What you should do: Take from the material every line that contains the word "Natural".
****
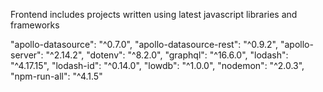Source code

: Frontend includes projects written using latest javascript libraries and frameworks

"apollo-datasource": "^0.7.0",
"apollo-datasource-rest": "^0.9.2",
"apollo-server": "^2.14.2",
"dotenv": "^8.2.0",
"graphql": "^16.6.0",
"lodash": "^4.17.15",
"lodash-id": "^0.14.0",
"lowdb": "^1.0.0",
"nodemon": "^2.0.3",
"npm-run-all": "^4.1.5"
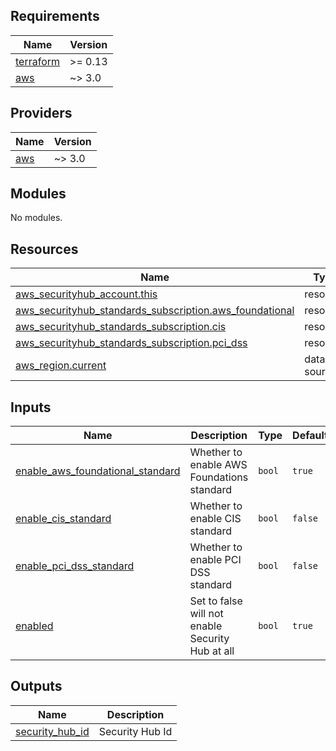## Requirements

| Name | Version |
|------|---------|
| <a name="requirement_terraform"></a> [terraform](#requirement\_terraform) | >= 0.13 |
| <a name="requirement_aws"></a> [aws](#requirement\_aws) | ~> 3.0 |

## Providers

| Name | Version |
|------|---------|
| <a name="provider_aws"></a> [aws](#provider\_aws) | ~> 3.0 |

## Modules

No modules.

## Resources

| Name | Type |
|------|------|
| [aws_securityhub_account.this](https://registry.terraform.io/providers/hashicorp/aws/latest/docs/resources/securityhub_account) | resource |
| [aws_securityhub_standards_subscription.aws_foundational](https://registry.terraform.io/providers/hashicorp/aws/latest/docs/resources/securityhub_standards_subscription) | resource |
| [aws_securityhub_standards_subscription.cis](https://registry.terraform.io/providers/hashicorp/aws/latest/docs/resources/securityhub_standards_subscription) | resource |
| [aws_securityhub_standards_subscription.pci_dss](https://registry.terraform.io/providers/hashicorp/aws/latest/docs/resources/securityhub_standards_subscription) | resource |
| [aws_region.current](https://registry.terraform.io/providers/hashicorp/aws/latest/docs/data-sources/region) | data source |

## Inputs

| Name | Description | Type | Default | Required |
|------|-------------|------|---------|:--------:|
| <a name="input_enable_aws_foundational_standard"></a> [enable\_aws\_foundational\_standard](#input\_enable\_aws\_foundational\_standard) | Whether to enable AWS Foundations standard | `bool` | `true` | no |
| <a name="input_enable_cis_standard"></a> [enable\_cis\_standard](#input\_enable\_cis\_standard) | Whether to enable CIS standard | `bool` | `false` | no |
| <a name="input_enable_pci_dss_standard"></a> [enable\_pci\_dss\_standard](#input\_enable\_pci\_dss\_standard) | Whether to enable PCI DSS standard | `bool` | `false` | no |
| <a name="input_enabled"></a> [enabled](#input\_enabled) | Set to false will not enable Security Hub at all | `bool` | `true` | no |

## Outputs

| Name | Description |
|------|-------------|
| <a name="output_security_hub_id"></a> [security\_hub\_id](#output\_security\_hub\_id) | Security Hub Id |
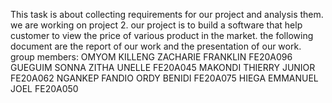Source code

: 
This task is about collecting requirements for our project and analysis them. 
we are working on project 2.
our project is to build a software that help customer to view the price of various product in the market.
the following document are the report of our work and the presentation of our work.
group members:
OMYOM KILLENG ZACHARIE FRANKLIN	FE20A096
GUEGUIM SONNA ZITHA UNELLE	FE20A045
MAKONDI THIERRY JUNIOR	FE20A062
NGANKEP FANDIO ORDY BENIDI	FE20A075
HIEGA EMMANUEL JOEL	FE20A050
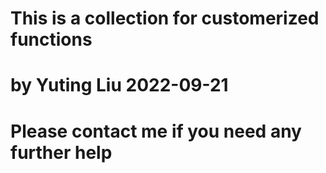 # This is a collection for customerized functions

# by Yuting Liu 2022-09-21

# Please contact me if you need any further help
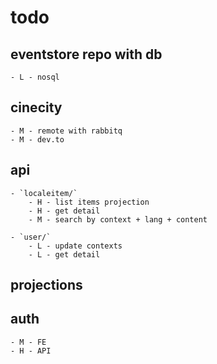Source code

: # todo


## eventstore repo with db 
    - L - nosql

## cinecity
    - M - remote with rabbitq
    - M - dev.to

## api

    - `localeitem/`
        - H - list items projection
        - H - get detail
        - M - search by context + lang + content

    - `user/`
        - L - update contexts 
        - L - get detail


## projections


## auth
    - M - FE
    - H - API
****
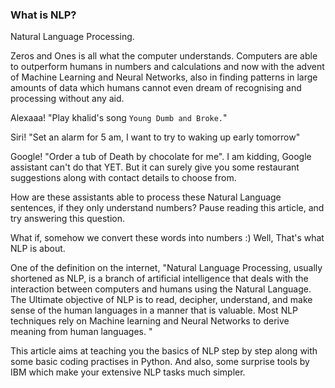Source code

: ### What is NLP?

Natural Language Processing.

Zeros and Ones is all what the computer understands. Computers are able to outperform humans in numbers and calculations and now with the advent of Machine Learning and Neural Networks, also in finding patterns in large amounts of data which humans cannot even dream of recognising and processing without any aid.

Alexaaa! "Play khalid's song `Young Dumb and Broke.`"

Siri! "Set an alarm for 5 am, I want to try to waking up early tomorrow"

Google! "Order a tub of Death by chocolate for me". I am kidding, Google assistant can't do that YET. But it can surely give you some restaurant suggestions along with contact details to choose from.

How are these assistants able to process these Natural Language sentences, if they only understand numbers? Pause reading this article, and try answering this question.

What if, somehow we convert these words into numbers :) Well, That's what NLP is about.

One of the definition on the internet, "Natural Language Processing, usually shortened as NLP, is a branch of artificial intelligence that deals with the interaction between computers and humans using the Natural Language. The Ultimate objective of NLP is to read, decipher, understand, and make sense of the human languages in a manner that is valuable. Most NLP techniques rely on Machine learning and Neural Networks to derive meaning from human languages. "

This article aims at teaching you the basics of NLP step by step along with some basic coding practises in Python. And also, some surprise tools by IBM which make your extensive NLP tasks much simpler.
****
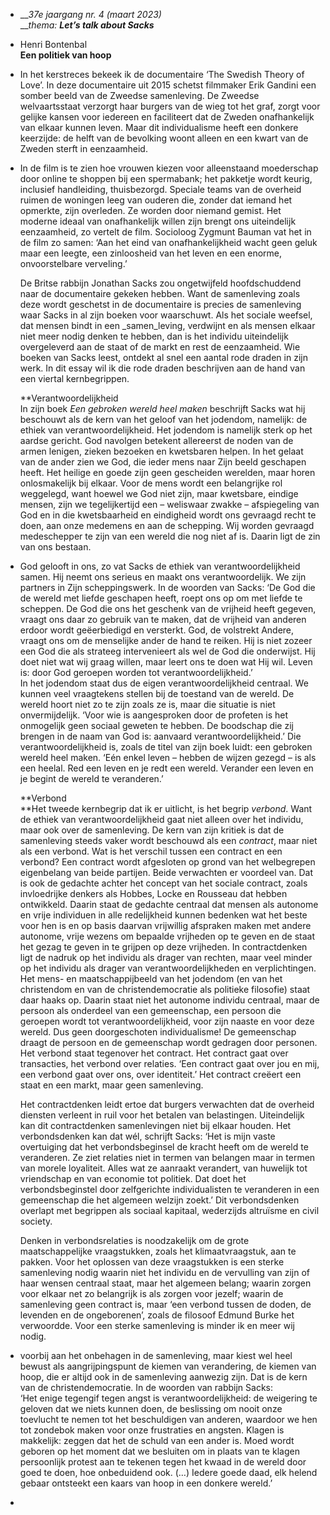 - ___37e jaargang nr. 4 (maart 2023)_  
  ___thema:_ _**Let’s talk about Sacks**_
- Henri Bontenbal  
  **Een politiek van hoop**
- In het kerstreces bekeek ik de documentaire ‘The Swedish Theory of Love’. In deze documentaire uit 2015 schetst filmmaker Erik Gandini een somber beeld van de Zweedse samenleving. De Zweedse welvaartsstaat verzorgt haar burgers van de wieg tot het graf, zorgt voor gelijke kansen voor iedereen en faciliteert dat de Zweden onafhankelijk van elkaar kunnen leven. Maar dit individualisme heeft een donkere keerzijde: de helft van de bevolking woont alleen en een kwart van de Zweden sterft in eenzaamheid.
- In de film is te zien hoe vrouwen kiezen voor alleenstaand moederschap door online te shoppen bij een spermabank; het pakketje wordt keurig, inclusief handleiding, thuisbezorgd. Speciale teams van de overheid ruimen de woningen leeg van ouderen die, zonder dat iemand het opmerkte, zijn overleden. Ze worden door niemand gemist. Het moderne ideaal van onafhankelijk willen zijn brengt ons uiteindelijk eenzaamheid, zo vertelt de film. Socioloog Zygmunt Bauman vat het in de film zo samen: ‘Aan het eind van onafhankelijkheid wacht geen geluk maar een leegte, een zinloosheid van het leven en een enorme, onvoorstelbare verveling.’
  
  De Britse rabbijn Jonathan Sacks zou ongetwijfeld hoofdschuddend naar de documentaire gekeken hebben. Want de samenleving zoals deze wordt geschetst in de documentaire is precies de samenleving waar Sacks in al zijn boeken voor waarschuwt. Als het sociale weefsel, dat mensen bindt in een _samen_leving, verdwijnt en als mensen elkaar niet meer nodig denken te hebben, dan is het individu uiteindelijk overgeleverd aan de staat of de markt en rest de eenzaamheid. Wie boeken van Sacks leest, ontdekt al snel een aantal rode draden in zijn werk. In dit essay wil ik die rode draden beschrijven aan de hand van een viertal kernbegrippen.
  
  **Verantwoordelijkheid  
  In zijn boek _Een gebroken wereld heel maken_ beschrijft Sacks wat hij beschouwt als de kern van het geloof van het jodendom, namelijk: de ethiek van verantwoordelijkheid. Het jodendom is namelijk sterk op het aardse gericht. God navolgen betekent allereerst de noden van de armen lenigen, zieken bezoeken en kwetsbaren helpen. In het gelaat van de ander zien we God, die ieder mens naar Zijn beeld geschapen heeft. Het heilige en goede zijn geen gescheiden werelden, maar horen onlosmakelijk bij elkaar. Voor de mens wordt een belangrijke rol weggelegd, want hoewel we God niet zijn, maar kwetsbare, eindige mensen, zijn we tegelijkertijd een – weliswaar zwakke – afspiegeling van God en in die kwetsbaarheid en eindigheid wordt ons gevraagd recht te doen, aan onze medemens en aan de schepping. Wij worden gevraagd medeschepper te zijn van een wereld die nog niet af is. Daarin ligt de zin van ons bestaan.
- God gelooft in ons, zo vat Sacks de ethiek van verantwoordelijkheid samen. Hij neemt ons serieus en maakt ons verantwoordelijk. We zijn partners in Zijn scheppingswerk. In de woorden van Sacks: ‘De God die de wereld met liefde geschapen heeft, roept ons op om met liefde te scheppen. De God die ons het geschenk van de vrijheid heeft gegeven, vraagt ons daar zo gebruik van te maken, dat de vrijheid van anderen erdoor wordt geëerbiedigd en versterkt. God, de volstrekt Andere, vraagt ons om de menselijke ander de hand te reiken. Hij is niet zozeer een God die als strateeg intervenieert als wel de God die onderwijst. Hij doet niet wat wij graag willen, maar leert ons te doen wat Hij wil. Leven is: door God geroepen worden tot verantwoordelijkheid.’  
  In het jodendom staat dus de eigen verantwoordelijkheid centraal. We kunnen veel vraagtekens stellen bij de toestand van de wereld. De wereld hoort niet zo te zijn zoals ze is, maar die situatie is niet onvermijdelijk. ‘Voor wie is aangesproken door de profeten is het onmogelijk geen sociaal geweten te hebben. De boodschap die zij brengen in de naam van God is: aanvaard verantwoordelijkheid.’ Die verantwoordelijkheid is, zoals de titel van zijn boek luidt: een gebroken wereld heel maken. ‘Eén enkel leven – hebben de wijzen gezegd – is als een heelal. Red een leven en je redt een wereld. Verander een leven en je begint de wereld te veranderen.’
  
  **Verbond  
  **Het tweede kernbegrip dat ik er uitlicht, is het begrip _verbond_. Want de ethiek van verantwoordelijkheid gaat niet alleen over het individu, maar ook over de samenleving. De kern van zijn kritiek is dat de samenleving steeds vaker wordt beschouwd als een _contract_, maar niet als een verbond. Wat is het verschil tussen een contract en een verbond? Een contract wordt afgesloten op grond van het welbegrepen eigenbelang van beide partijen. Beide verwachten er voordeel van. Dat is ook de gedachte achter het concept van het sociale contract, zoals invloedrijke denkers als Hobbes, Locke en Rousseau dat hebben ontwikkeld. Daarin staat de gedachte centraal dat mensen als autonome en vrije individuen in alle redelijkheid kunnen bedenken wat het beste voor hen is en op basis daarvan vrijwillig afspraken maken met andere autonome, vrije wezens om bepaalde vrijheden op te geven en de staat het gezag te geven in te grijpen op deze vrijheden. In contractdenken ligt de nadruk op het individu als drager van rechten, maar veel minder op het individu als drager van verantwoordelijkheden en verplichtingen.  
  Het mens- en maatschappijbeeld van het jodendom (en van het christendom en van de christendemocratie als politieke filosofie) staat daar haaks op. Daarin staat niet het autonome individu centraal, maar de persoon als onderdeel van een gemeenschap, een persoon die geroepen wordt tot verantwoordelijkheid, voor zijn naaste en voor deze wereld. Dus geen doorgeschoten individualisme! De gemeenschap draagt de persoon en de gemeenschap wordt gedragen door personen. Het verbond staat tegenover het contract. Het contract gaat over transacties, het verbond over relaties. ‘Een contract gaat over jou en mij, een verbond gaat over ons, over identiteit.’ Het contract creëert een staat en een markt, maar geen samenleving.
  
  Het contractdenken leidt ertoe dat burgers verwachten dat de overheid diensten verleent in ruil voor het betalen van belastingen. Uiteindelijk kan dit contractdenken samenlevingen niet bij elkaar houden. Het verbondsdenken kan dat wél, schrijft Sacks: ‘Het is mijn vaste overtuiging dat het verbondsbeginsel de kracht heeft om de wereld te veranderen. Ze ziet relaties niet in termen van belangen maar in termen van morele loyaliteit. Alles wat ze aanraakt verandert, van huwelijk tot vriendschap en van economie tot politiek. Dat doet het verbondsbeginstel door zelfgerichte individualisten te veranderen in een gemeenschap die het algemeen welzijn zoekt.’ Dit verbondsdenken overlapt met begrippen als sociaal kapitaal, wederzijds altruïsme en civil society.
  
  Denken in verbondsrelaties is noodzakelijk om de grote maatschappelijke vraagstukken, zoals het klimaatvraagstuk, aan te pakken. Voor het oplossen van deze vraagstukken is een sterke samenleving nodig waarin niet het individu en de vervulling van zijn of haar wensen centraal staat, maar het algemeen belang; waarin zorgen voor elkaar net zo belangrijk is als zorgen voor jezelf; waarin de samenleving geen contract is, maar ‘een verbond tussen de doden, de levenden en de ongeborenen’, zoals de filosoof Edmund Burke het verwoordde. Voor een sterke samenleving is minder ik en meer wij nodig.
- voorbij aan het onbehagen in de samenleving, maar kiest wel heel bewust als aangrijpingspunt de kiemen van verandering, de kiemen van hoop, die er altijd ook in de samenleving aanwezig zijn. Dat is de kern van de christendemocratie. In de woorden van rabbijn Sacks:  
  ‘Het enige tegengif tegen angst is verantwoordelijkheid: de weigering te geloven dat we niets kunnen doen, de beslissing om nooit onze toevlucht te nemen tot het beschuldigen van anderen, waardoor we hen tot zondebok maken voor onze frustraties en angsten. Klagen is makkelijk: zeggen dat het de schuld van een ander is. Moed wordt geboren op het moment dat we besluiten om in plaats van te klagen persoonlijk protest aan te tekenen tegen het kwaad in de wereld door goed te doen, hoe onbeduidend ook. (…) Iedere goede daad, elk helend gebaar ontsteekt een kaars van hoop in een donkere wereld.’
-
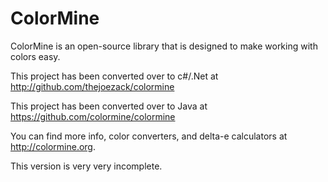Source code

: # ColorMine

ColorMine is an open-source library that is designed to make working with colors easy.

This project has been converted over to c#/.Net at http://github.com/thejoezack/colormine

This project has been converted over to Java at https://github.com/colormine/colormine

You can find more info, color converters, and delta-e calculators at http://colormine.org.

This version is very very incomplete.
****
Expected output:
Natural Language Processing.
How are these assistants able to process these Natural Language sentences, if they only understand numbers? Pause reading this article, and try answering this question.
One of the definition on the internet, "Natural Language Processing, usually shortened as NLP, is a branch of artificial intelligence that deals with the interaction between computers and humans using the Natural Language. The Ultimate objective of NLP is to read, decipher, understand, and make sense of the human languages in a manner that is valuable. Most NLP techniques rely on Machine learning and Neural Networks to derive meaning from human languages. "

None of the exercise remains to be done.